Внезапно начали гаснуть огни. Погасли один за другим фонари, лампочки на реях, потом погасли огни на носу и на корме. Помощник капитана тихо сказал:
— Мы повернули. Мы идем уже к испанскому берегу. Надо слиться с ночью.
— Мы идем к испанскому берегу, — повторил Кредос. — Мы уходим от Испании и возвращаемся к ней.
Он не видел окружающих, но слышал, что они не двинулись с места.
— Еще не раз мы уйдем от Испании, по чужой воле чаще, чем по своей. Возвращение будет еще мучительнее, чем это. Не надо обвинять друг друга. От этого возвращение может только затянуться.
Глаза привыкли к темноте. Не было видно моря за бортом, но звезды стали ярче. Миллионы звезд.

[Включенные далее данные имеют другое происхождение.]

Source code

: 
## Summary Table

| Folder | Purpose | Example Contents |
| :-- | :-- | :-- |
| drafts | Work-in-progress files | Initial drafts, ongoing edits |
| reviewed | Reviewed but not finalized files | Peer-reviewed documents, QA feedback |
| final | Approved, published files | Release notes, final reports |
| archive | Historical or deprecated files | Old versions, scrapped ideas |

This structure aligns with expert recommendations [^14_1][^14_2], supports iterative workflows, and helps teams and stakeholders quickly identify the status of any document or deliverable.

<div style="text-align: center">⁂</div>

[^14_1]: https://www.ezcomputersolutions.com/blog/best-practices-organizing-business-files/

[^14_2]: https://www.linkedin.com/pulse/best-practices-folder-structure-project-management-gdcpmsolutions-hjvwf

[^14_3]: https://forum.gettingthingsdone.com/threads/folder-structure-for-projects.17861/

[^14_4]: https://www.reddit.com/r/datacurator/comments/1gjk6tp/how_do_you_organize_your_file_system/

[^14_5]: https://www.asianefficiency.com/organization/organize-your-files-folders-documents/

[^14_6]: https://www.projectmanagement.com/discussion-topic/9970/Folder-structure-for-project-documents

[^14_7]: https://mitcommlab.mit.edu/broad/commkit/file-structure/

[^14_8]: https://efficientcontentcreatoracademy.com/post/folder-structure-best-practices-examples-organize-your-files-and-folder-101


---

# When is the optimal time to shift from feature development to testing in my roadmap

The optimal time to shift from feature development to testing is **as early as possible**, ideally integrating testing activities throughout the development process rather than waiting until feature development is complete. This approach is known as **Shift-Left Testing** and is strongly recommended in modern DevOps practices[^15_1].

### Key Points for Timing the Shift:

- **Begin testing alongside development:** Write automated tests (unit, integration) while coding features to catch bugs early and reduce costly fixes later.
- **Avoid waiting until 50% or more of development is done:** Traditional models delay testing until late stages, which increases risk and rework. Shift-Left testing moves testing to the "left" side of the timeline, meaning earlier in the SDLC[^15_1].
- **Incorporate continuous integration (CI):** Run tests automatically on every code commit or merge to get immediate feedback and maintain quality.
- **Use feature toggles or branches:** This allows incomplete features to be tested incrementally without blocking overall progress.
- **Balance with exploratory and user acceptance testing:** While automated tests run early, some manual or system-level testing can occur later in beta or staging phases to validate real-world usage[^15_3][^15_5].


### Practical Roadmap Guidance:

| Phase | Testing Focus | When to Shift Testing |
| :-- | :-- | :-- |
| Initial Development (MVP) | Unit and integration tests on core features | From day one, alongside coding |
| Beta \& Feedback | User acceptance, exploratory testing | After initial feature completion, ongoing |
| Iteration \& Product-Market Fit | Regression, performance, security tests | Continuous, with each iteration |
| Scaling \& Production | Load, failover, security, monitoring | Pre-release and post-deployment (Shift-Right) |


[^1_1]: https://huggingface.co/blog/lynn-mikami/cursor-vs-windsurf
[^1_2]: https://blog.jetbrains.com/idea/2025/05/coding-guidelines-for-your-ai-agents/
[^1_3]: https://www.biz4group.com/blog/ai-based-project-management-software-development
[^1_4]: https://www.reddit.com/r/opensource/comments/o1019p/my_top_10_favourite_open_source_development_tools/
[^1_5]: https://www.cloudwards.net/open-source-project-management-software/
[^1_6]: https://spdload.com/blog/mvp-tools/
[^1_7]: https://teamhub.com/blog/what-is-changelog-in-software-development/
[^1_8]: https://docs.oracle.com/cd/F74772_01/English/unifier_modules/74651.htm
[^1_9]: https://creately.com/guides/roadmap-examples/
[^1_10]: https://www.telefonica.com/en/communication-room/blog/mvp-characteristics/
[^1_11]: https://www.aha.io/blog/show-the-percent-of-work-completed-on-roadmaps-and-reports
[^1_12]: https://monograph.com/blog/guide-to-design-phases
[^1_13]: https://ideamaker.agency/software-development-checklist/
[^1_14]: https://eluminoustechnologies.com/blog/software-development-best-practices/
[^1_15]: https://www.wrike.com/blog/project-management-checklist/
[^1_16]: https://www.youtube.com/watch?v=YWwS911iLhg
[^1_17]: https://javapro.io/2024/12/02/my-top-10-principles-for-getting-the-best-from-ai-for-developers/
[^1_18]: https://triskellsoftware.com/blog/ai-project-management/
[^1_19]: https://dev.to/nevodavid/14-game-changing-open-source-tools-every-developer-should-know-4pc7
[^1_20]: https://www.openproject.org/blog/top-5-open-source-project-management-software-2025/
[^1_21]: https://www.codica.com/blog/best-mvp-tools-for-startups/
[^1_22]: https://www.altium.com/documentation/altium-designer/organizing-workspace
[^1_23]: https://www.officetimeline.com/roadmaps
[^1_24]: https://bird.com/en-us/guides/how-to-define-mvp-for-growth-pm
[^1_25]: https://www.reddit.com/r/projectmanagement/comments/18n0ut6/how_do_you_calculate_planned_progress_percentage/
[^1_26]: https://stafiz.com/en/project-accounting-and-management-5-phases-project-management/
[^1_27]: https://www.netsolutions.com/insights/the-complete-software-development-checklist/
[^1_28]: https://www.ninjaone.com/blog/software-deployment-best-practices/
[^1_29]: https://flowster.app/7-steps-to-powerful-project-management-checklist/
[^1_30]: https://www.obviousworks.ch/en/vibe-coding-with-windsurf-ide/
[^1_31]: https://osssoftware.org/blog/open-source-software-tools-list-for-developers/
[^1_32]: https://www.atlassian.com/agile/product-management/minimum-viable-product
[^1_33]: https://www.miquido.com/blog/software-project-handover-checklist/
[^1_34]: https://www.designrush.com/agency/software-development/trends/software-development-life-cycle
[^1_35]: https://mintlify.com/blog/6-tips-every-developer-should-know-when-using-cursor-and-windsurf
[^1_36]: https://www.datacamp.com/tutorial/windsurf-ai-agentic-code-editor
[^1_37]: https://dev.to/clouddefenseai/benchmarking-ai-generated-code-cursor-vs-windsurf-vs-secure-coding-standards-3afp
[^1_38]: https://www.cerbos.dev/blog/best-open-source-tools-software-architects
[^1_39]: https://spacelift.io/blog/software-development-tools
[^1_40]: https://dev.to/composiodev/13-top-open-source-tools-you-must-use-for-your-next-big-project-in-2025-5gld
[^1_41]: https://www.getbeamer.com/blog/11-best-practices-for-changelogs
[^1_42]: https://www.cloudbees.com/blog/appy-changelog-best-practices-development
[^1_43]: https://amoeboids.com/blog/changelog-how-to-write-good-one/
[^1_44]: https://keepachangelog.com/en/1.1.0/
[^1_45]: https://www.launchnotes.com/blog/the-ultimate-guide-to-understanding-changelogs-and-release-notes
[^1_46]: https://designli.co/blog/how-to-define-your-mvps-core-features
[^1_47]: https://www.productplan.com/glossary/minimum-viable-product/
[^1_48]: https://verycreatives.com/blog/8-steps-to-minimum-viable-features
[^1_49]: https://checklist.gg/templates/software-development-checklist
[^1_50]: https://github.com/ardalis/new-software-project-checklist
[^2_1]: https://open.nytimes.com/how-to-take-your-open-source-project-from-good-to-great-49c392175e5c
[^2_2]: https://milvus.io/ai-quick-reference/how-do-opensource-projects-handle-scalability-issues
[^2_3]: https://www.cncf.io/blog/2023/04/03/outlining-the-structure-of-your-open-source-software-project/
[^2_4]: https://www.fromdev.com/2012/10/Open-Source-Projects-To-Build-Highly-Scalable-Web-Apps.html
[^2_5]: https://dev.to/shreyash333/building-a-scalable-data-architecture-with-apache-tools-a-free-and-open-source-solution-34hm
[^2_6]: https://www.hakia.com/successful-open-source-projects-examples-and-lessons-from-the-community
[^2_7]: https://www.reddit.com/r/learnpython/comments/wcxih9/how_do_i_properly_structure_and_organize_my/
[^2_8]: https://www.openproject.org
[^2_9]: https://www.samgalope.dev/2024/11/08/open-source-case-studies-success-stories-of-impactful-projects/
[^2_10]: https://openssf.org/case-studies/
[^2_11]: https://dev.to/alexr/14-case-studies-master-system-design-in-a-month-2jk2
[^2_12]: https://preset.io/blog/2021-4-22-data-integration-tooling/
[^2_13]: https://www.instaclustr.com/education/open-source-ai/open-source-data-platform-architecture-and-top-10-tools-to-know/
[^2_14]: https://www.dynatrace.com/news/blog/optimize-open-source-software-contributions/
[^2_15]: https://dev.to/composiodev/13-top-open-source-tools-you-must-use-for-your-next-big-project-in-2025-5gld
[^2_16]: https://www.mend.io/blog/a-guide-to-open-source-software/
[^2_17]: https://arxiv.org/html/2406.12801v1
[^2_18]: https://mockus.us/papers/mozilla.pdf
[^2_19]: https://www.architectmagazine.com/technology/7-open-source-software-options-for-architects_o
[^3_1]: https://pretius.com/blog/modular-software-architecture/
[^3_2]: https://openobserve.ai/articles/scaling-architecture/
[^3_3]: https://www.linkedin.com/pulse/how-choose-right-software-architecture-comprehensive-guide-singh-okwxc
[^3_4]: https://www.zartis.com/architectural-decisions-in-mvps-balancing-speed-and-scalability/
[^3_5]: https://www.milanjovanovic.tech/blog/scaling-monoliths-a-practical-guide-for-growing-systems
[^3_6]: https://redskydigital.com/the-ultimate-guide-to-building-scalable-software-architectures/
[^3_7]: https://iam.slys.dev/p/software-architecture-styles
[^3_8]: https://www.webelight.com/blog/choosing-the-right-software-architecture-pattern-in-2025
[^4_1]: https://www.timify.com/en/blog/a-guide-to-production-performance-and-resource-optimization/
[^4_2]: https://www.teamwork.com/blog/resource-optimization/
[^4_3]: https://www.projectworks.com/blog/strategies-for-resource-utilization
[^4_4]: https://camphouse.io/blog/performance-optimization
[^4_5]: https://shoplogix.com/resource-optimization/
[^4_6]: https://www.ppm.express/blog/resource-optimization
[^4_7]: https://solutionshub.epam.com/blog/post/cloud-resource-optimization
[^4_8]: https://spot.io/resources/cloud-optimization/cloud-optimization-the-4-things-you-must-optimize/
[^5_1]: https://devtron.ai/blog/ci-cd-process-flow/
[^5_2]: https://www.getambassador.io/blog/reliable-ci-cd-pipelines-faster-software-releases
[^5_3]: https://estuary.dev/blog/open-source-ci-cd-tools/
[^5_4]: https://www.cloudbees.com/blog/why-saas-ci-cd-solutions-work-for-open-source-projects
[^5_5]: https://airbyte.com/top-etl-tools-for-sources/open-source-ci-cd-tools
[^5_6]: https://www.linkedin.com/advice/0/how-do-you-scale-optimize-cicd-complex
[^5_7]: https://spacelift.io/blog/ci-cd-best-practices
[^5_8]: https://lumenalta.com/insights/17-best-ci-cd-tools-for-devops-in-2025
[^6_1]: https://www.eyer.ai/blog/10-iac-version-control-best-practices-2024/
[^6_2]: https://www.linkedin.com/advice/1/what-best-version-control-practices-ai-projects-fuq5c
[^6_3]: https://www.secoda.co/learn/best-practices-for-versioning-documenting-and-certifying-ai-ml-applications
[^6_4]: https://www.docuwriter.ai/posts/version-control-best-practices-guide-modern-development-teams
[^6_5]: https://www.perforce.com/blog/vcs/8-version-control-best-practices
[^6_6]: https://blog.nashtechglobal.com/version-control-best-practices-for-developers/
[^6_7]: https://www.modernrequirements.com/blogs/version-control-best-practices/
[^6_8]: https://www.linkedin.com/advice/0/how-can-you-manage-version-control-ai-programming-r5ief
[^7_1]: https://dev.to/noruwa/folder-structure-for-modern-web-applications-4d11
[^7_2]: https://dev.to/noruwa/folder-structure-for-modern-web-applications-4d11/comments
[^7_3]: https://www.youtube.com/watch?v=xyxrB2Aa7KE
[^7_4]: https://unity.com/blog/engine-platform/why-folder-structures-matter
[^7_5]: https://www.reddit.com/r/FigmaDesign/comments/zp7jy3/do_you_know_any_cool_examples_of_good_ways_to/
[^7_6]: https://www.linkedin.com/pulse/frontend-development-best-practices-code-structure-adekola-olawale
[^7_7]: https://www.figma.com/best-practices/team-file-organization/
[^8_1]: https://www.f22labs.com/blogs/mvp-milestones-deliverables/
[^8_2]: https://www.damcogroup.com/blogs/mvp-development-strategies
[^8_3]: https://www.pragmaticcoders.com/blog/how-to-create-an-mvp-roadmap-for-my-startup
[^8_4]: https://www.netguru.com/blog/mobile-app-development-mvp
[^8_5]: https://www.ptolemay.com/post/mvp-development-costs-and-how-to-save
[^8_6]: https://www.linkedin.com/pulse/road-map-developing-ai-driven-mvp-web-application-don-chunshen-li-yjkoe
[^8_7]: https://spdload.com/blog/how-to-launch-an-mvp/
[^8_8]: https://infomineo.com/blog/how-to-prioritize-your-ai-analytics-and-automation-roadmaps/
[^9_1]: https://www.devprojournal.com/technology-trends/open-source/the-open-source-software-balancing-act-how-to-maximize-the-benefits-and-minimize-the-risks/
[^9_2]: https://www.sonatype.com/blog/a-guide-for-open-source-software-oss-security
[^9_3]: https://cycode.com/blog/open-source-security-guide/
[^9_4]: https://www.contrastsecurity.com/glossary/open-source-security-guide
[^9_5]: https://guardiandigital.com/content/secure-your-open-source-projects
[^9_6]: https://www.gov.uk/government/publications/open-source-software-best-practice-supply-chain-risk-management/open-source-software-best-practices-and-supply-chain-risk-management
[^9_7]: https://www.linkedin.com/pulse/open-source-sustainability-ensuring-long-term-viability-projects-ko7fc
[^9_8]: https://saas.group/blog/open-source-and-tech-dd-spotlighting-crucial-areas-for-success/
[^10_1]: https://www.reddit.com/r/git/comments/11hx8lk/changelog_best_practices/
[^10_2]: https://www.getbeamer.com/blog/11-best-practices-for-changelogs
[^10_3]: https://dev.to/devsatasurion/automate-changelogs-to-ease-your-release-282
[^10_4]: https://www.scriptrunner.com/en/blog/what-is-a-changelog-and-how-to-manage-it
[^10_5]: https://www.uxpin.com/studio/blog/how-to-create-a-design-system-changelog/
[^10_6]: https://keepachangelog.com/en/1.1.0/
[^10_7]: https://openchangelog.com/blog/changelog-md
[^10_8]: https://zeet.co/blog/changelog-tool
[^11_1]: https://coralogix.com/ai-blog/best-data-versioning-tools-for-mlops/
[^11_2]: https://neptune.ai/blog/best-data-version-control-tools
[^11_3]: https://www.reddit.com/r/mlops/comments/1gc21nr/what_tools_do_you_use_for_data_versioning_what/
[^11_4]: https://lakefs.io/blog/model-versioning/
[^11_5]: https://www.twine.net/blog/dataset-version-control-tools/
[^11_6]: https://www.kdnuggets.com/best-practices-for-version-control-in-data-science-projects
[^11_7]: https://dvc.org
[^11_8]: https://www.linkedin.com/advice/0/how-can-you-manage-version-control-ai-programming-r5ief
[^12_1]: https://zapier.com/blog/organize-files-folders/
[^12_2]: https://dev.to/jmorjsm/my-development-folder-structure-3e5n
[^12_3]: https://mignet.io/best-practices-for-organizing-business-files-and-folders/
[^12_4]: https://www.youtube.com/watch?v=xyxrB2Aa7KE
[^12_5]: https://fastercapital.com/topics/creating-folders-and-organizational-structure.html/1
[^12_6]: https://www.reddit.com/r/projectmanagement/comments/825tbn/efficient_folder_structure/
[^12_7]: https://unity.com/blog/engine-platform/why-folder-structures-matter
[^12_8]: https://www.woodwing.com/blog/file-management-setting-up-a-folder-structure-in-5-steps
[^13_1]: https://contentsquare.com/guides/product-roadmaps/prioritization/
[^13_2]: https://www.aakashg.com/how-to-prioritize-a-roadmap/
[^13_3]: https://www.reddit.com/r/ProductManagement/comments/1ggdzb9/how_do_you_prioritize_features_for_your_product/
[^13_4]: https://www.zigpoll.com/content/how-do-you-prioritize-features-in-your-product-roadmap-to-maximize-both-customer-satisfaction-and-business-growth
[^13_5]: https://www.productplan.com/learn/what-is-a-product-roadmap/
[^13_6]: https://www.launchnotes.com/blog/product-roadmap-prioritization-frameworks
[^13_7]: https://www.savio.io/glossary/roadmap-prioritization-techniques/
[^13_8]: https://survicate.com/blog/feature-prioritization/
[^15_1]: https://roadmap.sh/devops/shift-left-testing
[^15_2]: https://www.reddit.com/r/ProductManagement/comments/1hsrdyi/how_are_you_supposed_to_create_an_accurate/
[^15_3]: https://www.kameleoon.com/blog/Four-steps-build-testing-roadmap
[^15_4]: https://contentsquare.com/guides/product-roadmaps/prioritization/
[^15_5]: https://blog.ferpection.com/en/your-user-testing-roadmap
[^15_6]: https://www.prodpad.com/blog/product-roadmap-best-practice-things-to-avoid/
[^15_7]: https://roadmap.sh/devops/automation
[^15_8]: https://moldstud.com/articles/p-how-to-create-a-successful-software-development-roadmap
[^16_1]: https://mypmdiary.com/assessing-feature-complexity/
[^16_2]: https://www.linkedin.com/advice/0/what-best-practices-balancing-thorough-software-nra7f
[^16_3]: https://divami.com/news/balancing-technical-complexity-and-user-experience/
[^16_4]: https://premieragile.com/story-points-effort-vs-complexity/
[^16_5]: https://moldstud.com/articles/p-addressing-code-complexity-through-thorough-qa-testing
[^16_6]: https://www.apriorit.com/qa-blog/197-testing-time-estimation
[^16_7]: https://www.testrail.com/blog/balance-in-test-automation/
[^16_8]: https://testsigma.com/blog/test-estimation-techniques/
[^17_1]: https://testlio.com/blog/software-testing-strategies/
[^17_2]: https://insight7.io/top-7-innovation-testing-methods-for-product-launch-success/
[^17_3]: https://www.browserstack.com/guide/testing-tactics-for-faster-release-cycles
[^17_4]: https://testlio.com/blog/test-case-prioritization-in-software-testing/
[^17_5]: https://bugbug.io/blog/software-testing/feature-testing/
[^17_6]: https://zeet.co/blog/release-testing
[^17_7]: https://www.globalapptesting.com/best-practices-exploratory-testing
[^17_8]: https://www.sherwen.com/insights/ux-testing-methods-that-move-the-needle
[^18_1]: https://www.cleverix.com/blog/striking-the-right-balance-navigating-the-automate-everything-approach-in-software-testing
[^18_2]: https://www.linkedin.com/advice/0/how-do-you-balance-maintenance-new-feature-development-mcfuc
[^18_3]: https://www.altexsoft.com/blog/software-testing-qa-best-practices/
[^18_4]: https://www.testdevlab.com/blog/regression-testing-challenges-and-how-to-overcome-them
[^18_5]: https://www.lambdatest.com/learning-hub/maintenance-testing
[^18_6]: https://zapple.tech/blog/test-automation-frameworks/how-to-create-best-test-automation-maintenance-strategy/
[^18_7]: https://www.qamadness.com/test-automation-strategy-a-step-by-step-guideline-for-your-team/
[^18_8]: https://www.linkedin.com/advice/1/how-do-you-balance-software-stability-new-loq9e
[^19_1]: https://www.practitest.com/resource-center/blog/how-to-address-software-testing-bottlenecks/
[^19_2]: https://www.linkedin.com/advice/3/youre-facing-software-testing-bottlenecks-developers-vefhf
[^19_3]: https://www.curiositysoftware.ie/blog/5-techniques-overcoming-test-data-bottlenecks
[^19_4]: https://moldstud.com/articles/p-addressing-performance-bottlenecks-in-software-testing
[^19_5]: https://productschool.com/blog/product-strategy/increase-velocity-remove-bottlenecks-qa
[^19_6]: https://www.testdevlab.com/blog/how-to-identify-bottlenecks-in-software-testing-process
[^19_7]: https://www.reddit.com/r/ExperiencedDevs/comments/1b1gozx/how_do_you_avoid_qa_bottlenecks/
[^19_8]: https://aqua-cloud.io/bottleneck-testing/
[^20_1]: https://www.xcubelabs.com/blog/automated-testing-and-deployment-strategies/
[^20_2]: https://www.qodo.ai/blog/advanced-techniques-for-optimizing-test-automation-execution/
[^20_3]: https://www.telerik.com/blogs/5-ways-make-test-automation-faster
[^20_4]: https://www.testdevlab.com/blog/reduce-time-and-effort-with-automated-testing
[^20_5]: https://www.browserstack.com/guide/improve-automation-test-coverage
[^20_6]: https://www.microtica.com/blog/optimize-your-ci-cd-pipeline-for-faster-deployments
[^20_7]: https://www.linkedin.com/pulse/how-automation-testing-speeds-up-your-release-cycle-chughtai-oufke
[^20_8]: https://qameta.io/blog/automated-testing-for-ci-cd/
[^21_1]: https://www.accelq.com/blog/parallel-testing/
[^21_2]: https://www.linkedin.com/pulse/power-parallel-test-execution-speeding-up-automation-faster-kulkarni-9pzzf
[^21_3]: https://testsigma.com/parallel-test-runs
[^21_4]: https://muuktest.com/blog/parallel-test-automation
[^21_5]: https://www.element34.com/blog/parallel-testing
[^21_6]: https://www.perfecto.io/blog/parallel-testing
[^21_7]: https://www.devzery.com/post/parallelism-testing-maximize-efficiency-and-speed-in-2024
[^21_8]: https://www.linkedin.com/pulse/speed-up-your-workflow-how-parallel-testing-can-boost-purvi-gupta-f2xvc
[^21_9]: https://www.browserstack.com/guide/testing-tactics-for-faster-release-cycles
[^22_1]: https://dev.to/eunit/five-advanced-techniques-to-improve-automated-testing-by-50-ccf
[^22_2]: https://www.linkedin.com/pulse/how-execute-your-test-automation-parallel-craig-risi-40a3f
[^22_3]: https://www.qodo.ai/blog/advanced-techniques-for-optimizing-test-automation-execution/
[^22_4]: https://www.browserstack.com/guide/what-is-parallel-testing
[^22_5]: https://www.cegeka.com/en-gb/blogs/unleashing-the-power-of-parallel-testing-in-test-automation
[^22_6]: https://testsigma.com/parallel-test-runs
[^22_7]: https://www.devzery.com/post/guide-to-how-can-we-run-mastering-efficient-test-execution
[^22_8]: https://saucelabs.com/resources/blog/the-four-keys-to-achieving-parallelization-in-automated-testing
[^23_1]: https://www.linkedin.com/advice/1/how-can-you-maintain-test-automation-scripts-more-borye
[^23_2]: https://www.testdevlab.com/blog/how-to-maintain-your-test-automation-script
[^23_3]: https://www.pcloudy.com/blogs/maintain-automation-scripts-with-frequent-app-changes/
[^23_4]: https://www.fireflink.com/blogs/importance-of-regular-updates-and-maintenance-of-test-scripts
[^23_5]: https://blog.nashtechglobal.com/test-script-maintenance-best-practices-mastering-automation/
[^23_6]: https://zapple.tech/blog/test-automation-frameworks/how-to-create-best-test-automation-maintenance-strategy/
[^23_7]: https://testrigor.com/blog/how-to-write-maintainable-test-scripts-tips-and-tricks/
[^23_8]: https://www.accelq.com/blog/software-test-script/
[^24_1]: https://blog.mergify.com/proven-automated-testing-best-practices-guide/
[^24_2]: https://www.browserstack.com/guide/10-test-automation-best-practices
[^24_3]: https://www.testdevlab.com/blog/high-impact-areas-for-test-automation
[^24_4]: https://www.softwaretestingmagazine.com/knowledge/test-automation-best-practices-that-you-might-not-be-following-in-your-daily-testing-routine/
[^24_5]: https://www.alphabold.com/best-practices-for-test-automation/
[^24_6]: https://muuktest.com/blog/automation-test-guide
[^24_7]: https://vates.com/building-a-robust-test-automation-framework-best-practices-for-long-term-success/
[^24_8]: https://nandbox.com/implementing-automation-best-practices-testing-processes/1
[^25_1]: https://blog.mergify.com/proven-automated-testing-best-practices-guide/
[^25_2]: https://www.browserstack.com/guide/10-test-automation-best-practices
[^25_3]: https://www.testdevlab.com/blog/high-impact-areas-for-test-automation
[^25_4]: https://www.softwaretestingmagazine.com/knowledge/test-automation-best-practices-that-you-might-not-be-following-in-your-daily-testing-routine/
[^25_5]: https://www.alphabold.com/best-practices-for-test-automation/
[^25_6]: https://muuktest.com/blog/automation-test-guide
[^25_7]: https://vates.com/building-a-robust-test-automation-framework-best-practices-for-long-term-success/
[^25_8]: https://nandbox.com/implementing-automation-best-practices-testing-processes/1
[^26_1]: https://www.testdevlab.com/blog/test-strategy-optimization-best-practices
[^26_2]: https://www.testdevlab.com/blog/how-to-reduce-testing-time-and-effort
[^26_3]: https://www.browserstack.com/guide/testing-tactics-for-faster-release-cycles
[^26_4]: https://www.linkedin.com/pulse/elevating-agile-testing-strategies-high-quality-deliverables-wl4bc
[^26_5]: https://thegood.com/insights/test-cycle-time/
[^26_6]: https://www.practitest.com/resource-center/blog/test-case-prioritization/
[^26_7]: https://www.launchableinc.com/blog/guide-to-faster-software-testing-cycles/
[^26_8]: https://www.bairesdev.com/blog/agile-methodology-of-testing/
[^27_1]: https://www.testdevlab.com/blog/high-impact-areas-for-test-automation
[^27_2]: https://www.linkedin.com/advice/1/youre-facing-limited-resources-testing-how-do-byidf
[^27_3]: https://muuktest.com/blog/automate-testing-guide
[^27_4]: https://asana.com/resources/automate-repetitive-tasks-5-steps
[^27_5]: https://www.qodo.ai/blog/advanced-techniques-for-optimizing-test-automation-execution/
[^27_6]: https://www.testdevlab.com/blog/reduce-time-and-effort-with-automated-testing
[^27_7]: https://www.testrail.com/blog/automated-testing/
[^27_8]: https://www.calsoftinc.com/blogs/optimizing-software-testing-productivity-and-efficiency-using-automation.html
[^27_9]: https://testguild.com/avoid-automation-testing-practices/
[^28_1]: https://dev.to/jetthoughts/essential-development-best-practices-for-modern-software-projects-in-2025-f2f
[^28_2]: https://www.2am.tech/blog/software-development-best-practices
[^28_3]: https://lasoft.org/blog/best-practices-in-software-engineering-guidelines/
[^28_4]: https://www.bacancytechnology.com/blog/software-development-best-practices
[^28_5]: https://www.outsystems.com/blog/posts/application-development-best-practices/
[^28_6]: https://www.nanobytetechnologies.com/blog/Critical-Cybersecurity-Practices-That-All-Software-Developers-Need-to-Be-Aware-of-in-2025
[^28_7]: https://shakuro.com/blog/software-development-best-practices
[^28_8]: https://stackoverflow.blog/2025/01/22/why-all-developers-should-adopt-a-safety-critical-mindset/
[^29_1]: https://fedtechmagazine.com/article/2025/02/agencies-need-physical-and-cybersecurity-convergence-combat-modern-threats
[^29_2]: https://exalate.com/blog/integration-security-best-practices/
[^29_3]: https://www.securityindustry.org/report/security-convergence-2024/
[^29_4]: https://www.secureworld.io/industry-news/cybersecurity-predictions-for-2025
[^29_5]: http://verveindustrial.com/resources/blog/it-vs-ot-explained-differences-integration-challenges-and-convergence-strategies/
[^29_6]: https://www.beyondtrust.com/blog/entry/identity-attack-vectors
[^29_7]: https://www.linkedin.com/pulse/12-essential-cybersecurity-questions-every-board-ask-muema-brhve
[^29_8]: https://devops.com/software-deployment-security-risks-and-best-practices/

— Я боюсь, что вы не поняли меня, друзья, — тихо сказал Кредос. — Так трудно говорить…
Он шагнул и обратился к матросу, лица которого он не различал:
— Вы не сердитесь на меня?
Матрос долго молчал. Потом он сказал еще тише, чем Кредос:
— Если трудно говорить, понимать тоже трудно. Но мы вам очень благодарны.
Капитан отдал какую-то команду в рупор.
— Извините, — сказал матрос. — Мы пойдем поднимать испанский флаг.
Фашистские самолеты шли низко и медленно. Это было лучшее время для них — рассвет, когда солнце еще не вышло на небо, не проложило сияющей дороги, но свет делает четким все, что на поверхности воды.
— Авиация! — крикнул дозорный. — Фашисты!
— Вижу, — отозвался капитан. — Спокойствие!
Капитан не спал обе ночи и не прилег днем. Лицо его осунулось, глаза горели. Он вызвал помощника.
— Где беременная? — спросил он.
— В моей каюте. Спит, наверное. Мы долго разговаривали.
— Я видел. Пусть спит. Где остальные?
— Кто спит в трюме, кто на палубе.
— Палубных разбуди и отведи в трюм. Команде занять места по тревоге. Тревоги не дам, чтобы не будить беременную.
— Есть, капитан!
На лесенке помощник столкнулся с «Цыганом».
— Иди в трюм, — сказал помощник.
— Мальчик, — ответил «Цыган», — не учи старших. Гони туда ночных болтунов.
— Ты бы, правда, ушел, — пробурчал капитан.
— Тут самое безопасное место, — спокойно ответил «Цыган». — Ничего на нас не обвалится.
— А мачта?
— Не полезу же я на мачту!
«Цыган» впился в бинокль.
— Пять, — сказал он. — Два истребителя, три бомбардировщика. Итальянцы охраняют немцев: «фиаты» и «юнкерсы». Боятся все-таки летать без охраны.
— Пассажиры в трюме, команда в укрытиях. Стрелять нам нечем, надо только уберечь пароход. Так люди и расставлены.